> _TASK TO CARRY OUT_: Reproduce verbatim the lines of the listing from the line containing "state / province: Shandong" through the line containing "collector number: 169", inclusive. Omit the pictures from your reproduction.

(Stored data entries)
-- BEGIN --
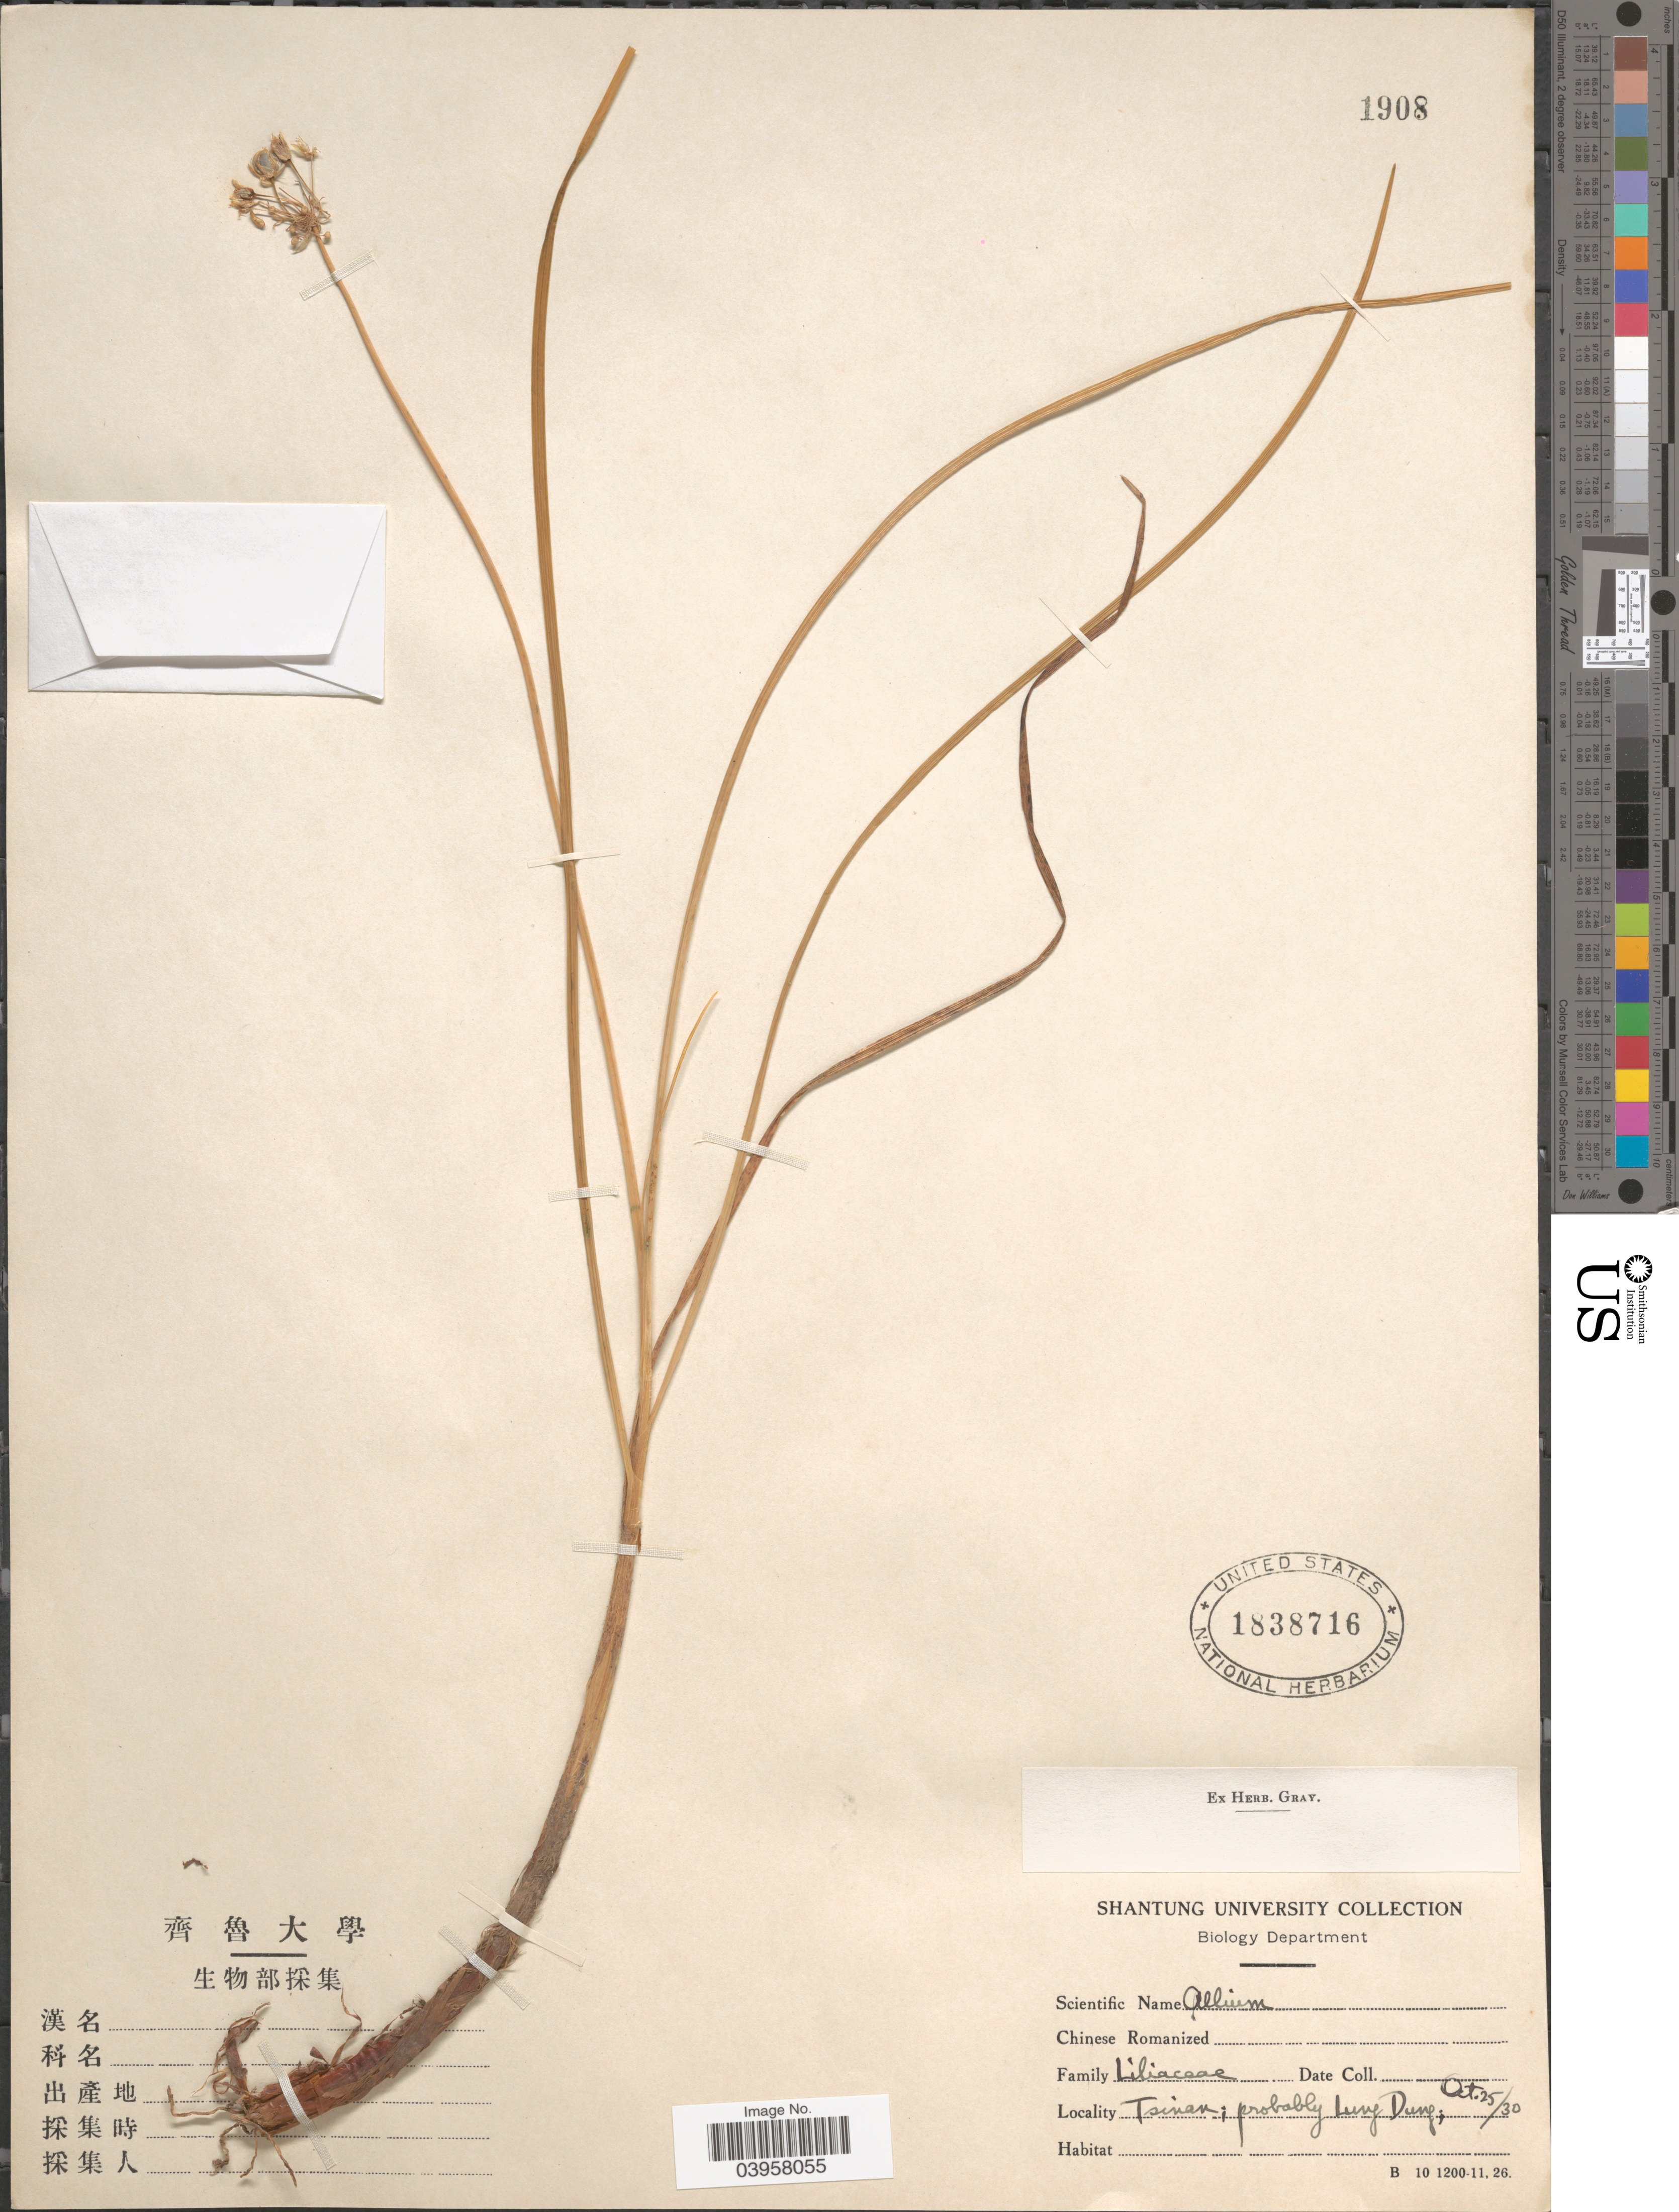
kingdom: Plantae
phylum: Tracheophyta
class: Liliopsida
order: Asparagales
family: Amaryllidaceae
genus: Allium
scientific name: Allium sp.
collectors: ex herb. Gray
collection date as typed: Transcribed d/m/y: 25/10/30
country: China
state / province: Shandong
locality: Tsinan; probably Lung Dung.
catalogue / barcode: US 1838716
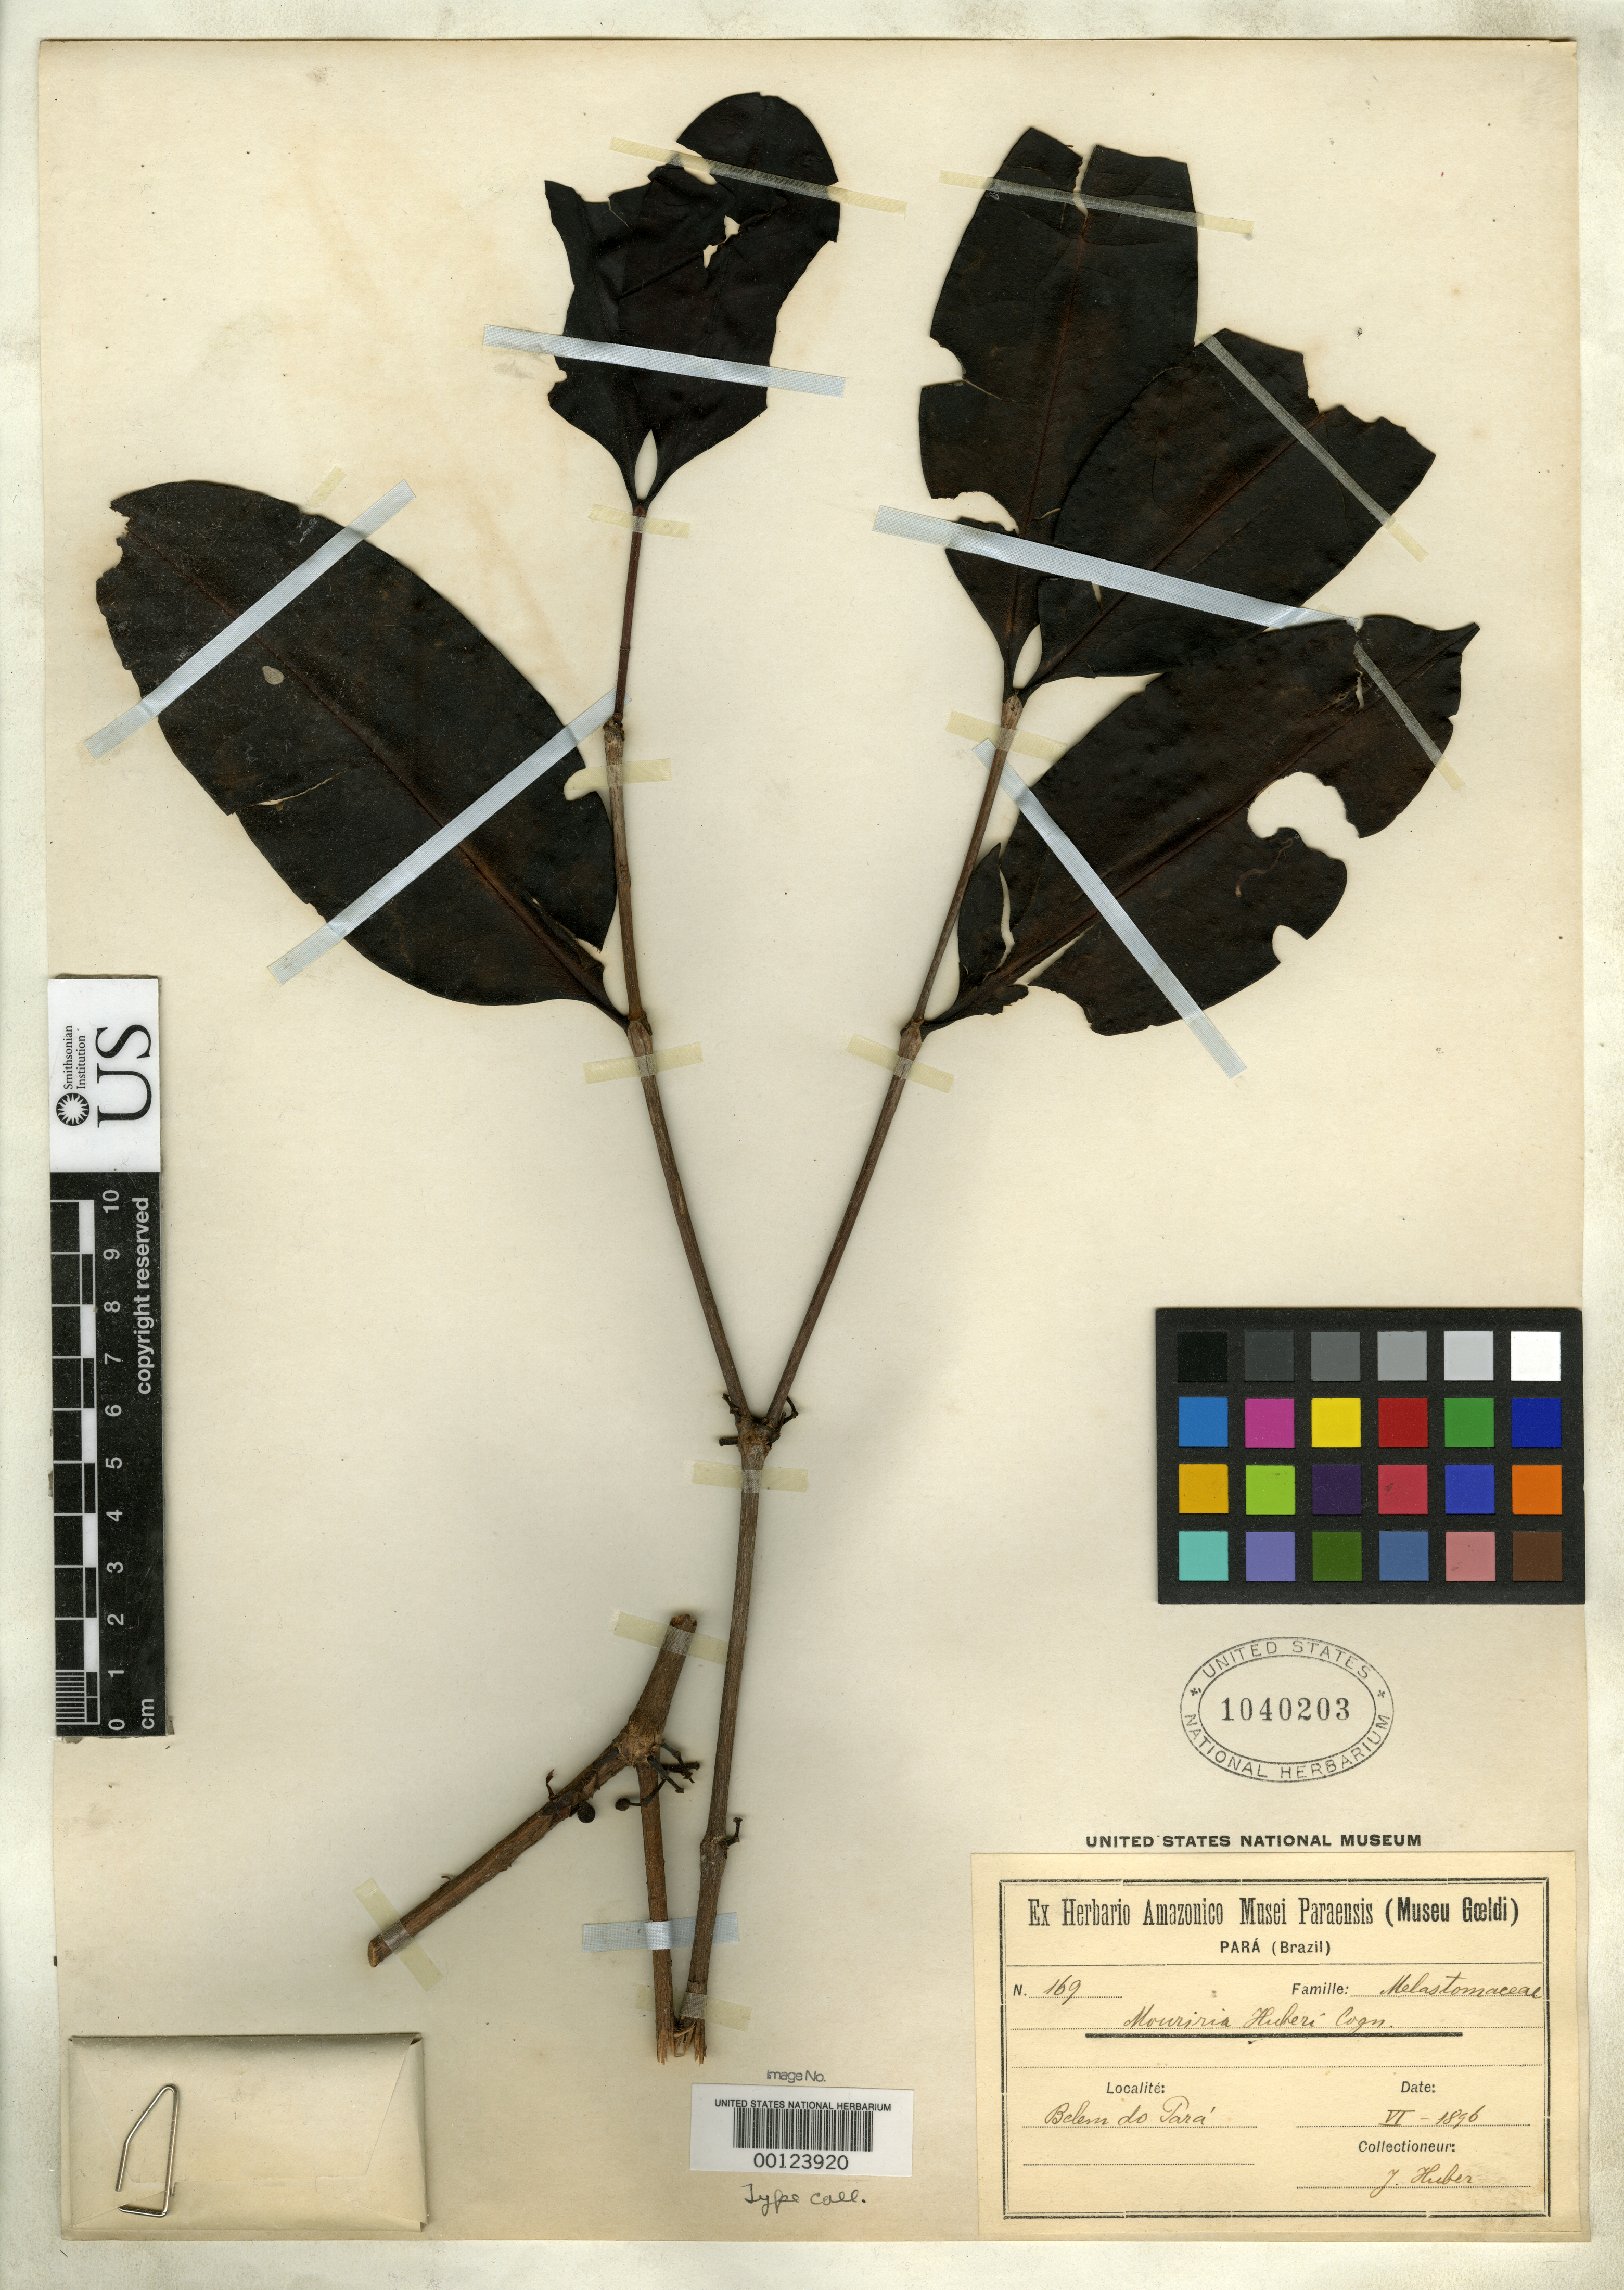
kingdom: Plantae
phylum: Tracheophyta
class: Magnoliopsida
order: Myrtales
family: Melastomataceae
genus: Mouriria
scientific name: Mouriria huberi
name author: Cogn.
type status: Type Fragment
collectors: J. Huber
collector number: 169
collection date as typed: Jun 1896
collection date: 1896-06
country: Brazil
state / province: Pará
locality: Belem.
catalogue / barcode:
-- END --
> _SOLUTION_:
state / province: Shandong
locality: Tsinan; probably Lung Dung.
catalogue / barcode: US 1838716
kingdom: Plantae
phylum: Tracheophyta
class: Magnoliopsida
order: Myrtales
family: Melastomataceae
genus: Mouriria
scientific name: Mouriria huberi
name author: Cogn.
type status: Type Fragment
collectors: J. Huber
collector number: 169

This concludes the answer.